» **THE TASK**
Beneath this instruction is a listing; print exactly the lines in it starting at the line that contains "WEIGHT LOSS NEWS</h2>" and going through the line that contains "Revolutionize Weight Loss</div>".
▼
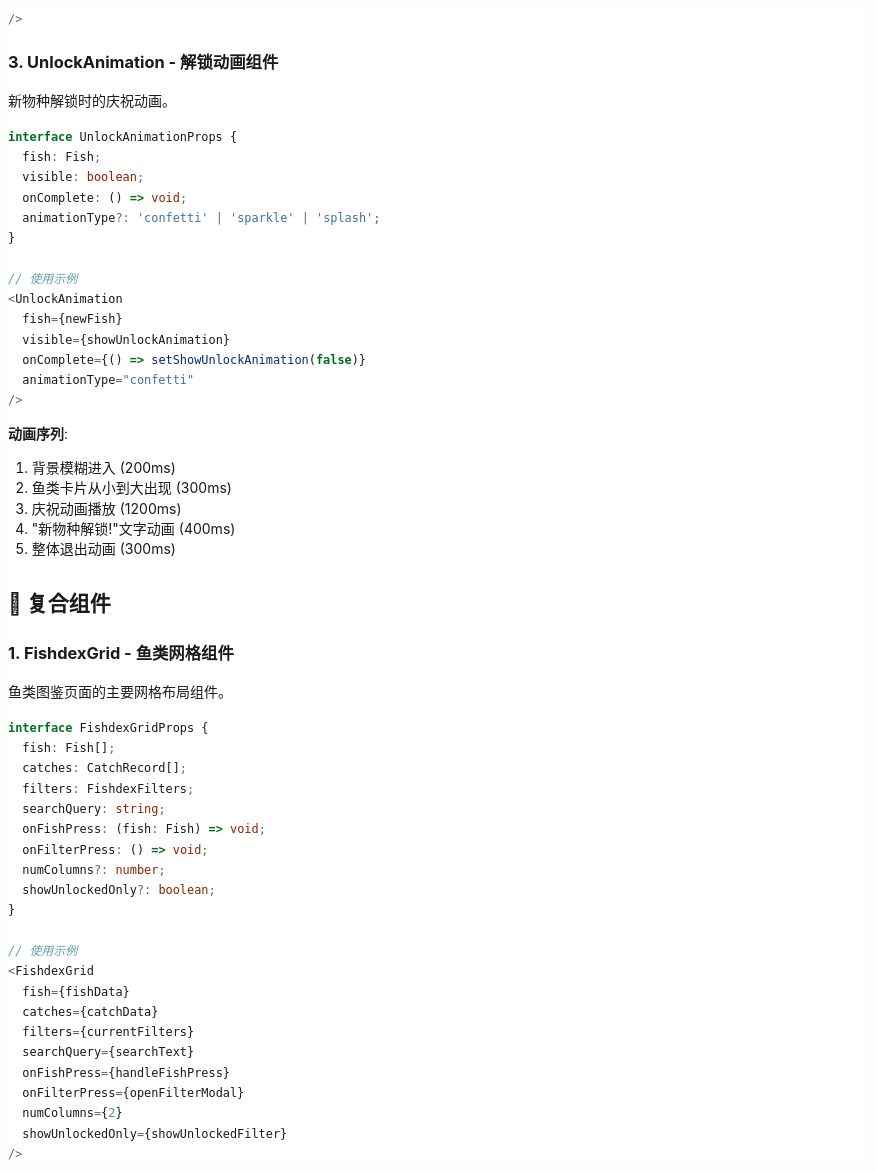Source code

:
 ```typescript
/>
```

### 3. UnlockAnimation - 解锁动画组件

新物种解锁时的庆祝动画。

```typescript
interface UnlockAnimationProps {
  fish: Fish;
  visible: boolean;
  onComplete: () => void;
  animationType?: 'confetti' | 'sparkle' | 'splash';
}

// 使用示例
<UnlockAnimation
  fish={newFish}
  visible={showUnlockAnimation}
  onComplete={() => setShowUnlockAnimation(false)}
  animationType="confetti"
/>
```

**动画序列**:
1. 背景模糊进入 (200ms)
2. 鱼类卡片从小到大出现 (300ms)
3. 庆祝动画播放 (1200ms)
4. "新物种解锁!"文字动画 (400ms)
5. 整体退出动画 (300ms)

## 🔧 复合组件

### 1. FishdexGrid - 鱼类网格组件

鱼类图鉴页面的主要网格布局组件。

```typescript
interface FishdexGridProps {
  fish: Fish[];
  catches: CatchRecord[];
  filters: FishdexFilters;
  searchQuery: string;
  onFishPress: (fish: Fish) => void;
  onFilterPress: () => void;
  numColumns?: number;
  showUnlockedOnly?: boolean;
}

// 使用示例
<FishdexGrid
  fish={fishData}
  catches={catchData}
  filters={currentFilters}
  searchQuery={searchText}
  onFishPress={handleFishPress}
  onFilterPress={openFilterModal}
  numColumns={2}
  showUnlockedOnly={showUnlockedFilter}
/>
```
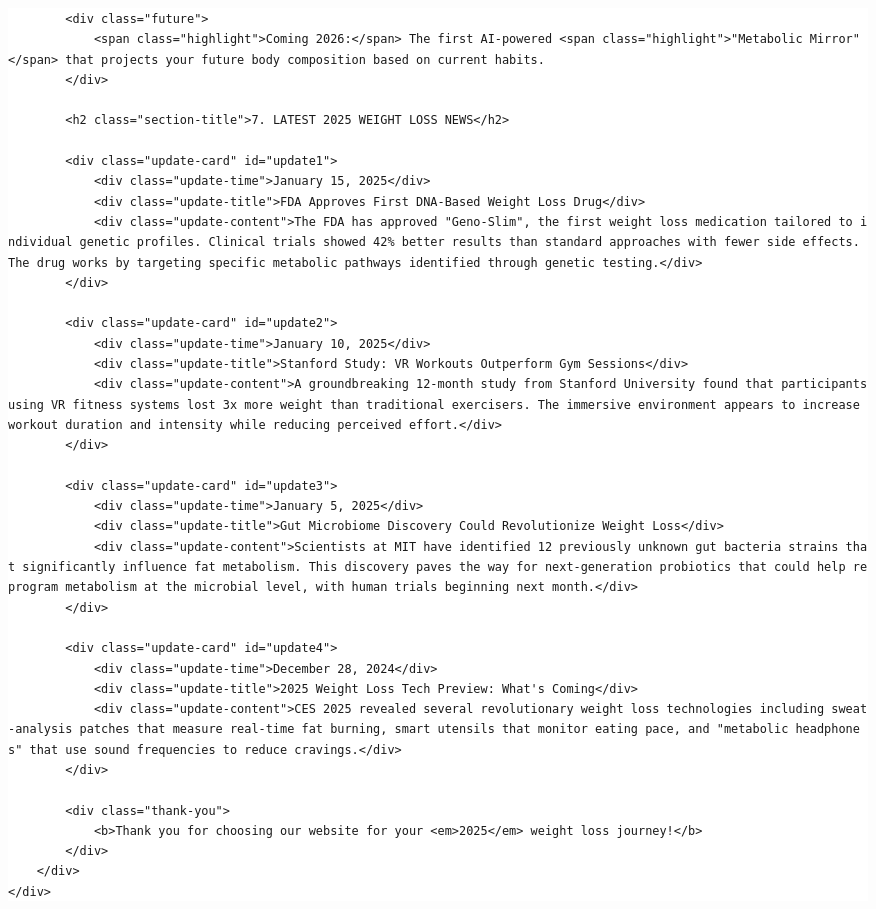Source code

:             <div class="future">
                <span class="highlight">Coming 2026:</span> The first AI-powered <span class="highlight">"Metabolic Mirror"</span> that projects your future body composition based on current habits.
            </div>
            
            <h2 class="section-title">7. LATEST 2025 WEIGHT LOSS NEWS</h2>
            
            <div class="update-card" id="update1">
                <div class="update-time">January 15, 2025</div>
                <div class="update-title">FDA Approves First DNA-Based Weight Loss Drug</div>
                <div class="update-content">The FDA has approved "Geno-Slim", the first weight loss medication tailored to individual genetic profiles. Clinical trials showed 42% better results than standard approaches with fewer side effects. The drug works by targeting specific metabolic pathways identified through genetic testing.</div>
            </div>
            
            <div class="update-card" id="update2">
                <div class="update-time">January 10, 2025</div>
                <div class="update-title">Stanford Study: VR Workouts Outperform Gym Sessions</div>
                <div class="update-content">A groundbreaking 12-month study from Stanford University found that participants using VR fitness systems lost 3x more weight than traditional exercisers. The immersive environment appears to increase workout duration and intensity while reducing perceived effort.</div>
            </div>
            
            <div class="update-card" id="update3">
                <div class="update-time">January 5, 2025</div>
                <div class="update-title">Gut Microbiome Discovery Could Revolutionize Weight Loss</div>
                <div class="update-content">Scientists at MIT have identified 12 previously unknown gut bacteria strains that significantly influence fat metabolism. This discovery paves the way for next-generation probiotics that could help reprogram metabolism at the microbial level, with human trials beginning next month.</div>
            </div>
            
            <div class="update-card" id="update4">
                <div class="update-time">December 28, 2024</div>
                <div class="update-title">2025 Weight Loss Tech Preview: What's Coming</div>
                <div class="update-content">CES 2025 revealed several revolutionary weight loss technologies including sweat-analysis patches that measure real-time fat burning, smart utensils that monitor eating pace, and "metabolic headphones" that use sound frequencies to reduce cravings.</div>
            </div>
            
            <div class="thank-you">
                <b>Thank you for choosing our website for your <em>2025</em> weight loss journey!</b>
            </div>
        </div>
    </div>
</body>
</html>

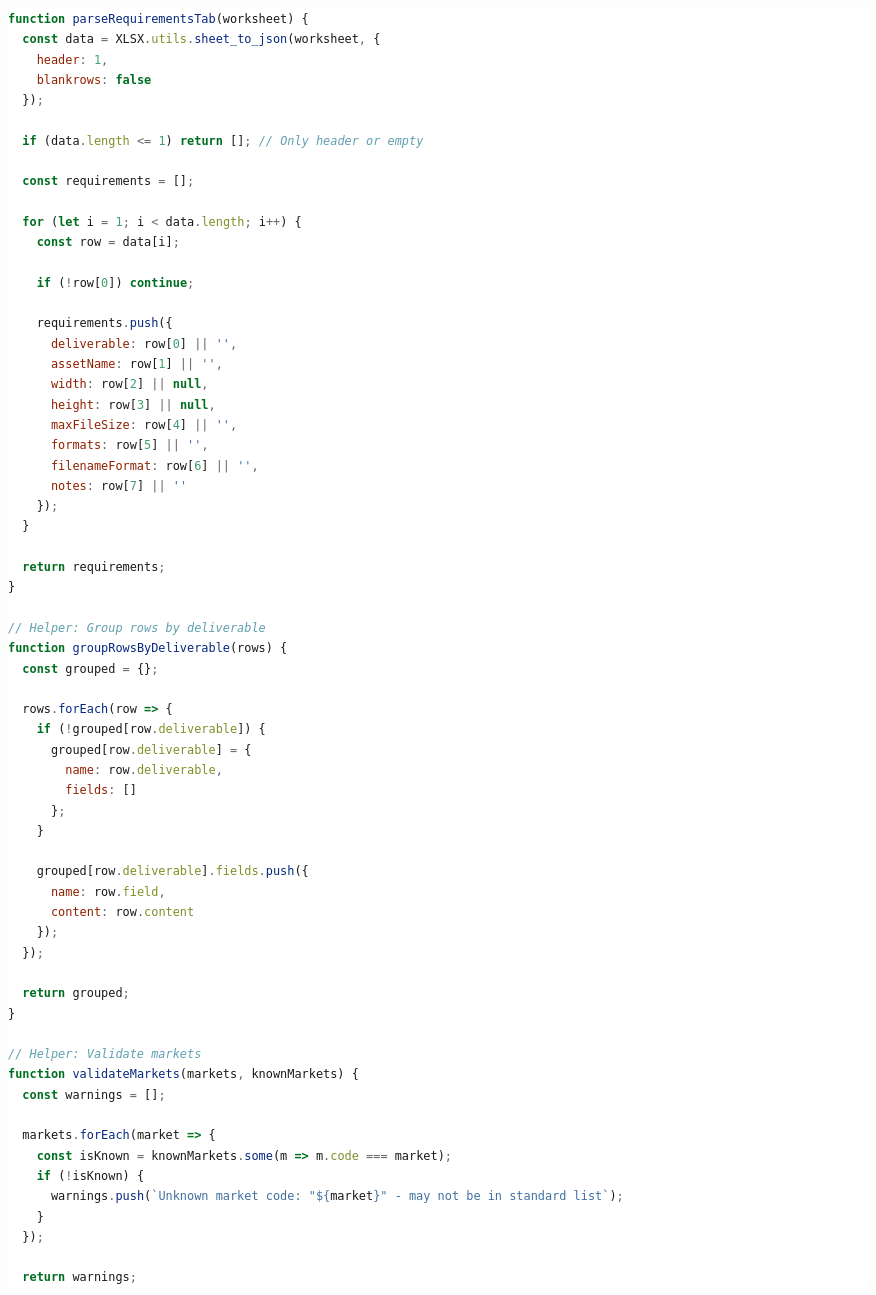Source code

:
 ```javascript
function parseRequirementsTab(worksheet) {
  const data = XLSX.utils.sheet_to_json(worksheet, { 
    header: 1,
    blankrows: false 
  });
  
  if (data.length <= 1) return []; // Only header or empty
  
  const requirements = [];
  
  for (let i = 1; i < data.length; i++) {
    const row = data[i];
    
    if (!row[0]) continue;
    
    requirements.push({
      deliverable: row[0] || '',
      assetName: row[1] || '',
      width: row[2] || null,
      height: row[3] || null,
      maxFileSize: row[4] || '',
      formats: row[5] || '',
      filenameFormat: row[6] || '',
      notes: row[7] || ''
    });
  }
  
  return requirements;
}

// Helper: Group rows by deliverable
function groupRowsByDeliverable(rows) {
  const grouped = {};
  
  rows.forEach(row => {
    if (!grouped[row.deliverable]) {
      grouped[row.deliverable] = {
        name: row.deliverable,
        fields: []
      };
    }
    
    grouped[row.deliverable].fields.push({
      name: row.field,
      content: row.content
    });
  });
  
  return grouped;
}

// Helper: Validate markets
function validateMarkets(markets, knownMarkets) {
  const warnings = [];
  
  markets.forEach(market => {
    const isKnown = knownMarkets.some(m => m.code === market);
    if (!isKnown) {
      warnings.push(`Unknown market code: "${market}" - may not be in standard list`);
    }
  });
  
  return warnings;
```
▲
» **ANSWER TO THE PROBLEM**
            <h2 class="section-title">7. LATEST 2025 WEIGHT LOSS NEWS</h2>
            
            <div class="update-card" id="update1">
                <div class="update-time">January 15, 2025</div>
                <div class="update-title">FDA Approves First DNA-Based Weight Loss Drug</div>
                <div class="update-content">The FDA has approved "Geno-Slim", the first weight loss medication tailored to individual genetic profiles. Clinical trials showed 42% better results than standard approaches with fewer side effects. The drug works by targeting specific metabolic pathways identified through genetic testing.</div>
            </div>
            
            <div class="update-card" id="update2">
                <div class="update-time">January 10, 2025</div>
                <div class="update-title">Stanford Study: VR Workouts Outperform Gym Sessions</div>
                <div class="update-content">A groundbreaking 12-month study from Stanford University found that participants using VR fitness systems lost 3x more weight than traditional exercisers. The immersive environment appears to increase workout duration and intensity while reducing perceived effort.</div>
            </div>
            
            <div class="update-card" id="update3">
                <div class="update-time">January 5, 2025</div>
                <div class="update-title">Gut Microbiome Discovery Could Revolutionize Weight Loss</div>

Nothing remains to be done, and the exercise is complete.